When she was around, we talked about dating. She was in a long-distance relationship at the time. She was unpleased. She made it really clear, I mean, Emily HATES the guy now.

I feel like I've made alot of mistakes by being myself in relationships. Maybe I was because I tried my absolute hardest to show I cared, that I truely HAD love for the person.

I know this entire schpeel was unnecessary, but my real question is whether or not it's even worth it to have a sexuality anymore? And furthermore, is love even worth it?

Thanks for reading.
>>
>>7890858
I don't know much about love, but from what little I do know, it sounds like you want someone who can commit to you.

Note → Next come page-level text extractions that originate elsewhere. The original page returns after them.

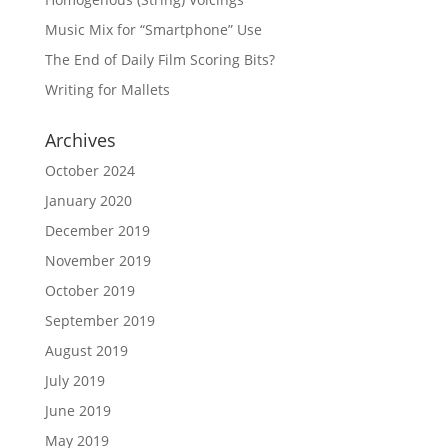
Music Mix for “Smartphone” Use
The End of Daily Film Scoring Bits?
Writing for Mallets
Archives
October 2024
January 2020
December 2019
November 2019
October 2019
September 2019
August 2019
July 2019
June 2019
May 2019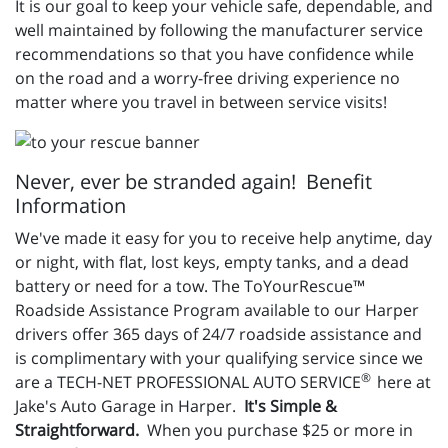
It is our goal to keep your vehicle safe, dependable, and
well maintained by following the manufacturer service
recommendations so that you have confidence while
on the road and a worry-free driving experience no
matter where you travel in between service visits!
Never, ever be stranded again! Benefit
Information
We've made it easy for you to receive help anytime, day
or night, with flat, lost keys, empty tanks, and a dead
battery or need for a tow. The ToYourRescue™
Roadside Assistance Program available to our Harper
drivers offer 365 days of 24/7 roadside assistance and
is complimentary with your qualifying service since we
®
are a TECH-NET PROFESSIONAL AUTO SERVICE
here at
Jake's Auto Garage in Harper.
It's Simple &
Straightforward.
When you purchase $25 or more in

The problem is, if you're in your teens, that's not really viable. At that age, most people are experimenting with relationships and sexuality, but they're not really mature/old enough to want to commit to spending the rest of their life with someone. That tends to happen in your twenties, thirties, even forties. The whole fantasy of marrying a "high-school sweetheart" rarely works out, and when it does, it's even rarer that it stays that way. That's because your time right now (and for a while into the future), will be best spent using the experiences you've had to learn about yourself, and others. What do you want out of a relationship? What do I like/dislike? What are my traits, and how do others find them attractive?

Sexuality is not the same thing as love. Sex is passionate, powerful, and fleeting. Love is, paradoxically, something that isn't rooted in romance, but in kinship and empathy for the human condition. It requires a lot of time, and a lot of work to truly develop, but ultimately, it'll show you you're not alone in this world. Finding someone that truly cares about you in that way is very rare, but don't let that discourage you, the more you learn about yourself and others, the easier it will become.

If you want to take a break from relationships, that's totally fine, but I wouldn't be so quick as to denounce them completely. We're social creatures, after all.